Now the bank has completed the project - which the majority of its 150-strong IT team spent the last six months working furiously on - ING chief operating officer and IT boss Simon Andrews told iTnews he will turn his focus to the refresh or rationalisation of some 300 applications.

Nine of those, a group of customer-facing applications ING’s IT team refers to internally as the “holy nine”, will be given special attention for much-needed refreshes.

“It’s not a matter of getting rid of applications because they are old, it’s about giving the business functions they want to to have, and that won’t be facilitated by the current suite,” Andrews told iTnews.

ING has refreshed “bit and pieces” of the customer-facing applications during the life of the bank, but Andrews wants new releases of functionality to be delivered at no more than six monthly intervals.
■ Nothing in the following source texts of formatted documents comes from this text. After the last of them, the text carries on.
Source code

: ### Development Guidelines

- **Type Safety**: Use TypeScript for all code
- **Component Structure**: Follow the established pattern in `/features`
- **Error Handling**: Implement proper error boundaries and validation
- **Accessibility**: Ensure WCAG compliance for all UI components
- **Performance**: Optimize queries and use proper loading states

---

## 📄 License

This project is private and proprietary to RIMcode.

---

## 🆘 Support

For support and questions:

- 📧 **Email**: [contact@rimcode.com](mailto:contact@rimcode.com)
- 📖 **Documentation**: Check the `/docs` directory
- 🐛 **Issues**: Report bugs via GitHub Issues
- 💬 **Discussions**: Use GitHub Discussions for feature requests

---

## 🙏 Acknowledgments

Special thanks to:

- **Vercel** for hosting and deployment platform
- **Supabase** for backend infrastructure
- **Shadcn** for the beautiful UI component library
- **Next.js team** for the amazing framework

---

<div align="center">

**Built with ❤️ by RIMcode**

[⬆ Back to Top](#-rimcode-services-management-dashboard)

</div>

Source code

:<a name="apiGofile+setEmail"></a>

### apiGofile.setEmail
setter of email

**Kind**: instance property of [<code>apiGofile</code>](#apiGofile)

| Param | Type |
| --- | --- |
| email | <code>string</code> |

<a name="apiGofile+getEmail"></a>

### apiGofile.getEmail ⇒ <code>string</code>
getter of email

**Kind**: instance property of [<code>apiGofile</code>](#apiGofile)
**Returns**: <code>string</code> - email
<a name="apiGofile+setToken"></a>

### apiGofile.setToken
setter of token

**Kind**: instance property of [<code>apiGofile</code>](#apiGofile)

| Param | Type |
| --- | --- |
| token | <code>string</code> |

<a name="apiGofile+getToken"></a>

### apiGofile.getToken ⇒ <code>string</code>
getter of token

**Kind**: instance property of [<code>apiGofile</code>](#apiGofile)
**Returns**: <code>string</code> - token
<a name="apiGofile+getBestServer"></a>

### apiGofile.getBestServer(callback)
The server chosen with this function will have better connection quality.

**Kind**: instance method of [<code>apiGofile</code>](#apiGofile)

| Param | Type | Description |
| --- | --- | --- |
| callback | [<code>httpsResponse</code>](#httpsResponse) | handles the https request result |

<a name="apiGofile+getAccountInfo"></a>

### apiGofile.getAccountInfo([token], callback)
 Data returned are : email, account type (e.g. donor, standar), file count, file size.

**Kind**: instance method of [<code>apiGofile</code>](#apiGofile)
"We haven’t had a big release of functionality since our mobile application launched in August last year. These things have to be running on a six monthly cycle at worst. We have to get to that and there’s now no impediment for us in terms of infrastructure.”

He highlighted upcoming work at the bank’s call centre, which Andrews is planning to position as a support to the bank’s other channels rather than just a standalone operator.

“It’s mostly around designing the experience so that when people ring the call centre the staff can, ahead of time, know what the customer is doing and the systems they are interacting with.”

Integrating the call centre with other channels will require new functionality to be built into ING’s proprietary CRM system, in order to deliver real-time access to a customer profile at the time a call is made.

Other, smaller, applications will be rationalised and decommissioned. Andrews has not yet decided on a target number for his future application state.

“There’s a group of legacy applications that we’ve put people on notice will be decommissioned. In the next year we’ll probably run through around 25, 30.”

Slightly more pressing, however, is the clean up of the Zero Touch IT program. ING will need to decommission old hardware sitting in its data centre, which comes in at around 760 servers.

“We had 800 servers dotted around the data centres, the whole bank’s running on 40 now,” Andrews said.

“We’ll decommission those in time. We may be able to use some of the components of some but the rest we’ll just retire.”